Wouldn’t it be better if the money, time and energy invested by publishers in attempting to build a complex variety of access barriers were directed towards providing a consistent approach to access? Then the money, time and energy spent by researchers and libraries in paying for and attempting to access content, via confused and confusing interfaces, could be better spent on research. If authentication and access control are so challenging, and we all, including publishers, agree that Open Access is beneficial, then we need to abandon these types of attempts at gatekeeping, and instead focus on making all research publications easily openly accessible.”

Interview with Beth Bayley, Karger Publishers – DOAJ News Service

“A very important aspect of our strategy is to embrace, contribute to and promote Open Science, which naturally means a major emphasis on a sustainable transition to open access (OA). Besides ensuring that our policies and services support OA, we’re also working with institutions to innovate flexible Publish and Read agreements (a.k.a. transformative agreements), launching OA journals, flipping journals and adopting the Transformative Journal model for some journals….
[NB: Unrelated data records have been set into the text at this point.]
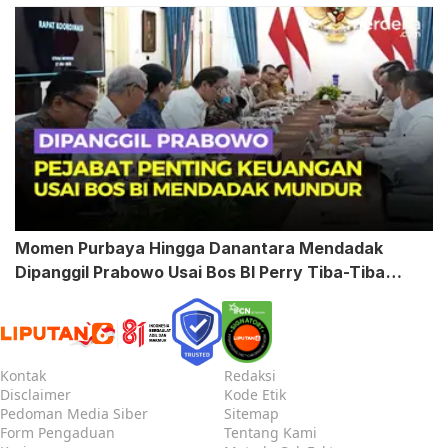
Momen Purbaya Hingga Danantara Mendadak
Dipanggil Prabowo Usai Bos BI Perry Tiba-Tiba
Mundur
Kontak
Redaksi
Disclaimer
Kode Etik
Pedoman Media Siber
Sitemap
Form Pengaduan
Tentang Kami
Ideologically, OA seems like a no-brainer. In a perfect world, there would be no barriers to lifesaving and enhancing knowledge based on where, or under what circumstances, people are born. However, the challenges to making all high-quality research openly accessible—with all the essential tools to make it discoverable and useful, and everything else publishers do—are real. I think platinum OA, where there is no charge for reading or publishing, could go far to reduce inequity so I’m especially excited about our platinum OA journals, which we call Partner Publications. They help make sure organizations have a voice in the global conversation and remove barriers to readers and authors….”

Transformative Journals – Delta Think

“This month we look at Transformative Journals (TJs). We examine what their measures of compliance mean and how the criteria for growing OA in TJs compares with the typical growth of OA in hybrid journals….

The data suggest that historically, the OA proportion of journals’ output has not grown as fast as TJ requirements require:

Over the last three years, the total number of papers published across all journals currently marked as TJs is growing at roughly half the rate needed for them to continue to enjoy TJ status.
The number of journals meeting TJ requirements of OA growth is small. Only a dozen or so (out of around 2,000) have met TJ targets for each of the last three years. However, around two thirds have met TJ targets for at least one year out of the last 3.

The data also showed that only 20 or so journals (less than 1%) had over 75% OA uptake, while two thirds (68%) had 20% OA uptake or less. Smaller journals show the fastest growth in OA. Most of the larger ones appear to be virtually static….

The data suggest that the OA growth criteria for TJ status are aggressive, but not impossible. The current crop of TJs are on average growing OA proportions at around half the pace needed to be in compliance. (The average growth in OA uptake of hybrid journals from major publishers follows broadly similar patterns.) Many journals have previously met TJ targets for one year or even two, suggesting the challenges lie in adding to existing momentum, rather than building OA uptake from scratch.

 

However, the biggest caveat is timing. Support for TJs is due to be withdrawn completely in 2024, but two thirds of current TJs have less than 20% OA uptake. So many could meet their TJ targets, but still have only around one third OA uptake in 2024. Publishers would then be faced with a tough choice: flip minority-OA journals to fully OA, risk at least one third of output as zero-embargo Green impacting subscriptions … or fall out of Plan S compliance completely and lose one third of their submissions.”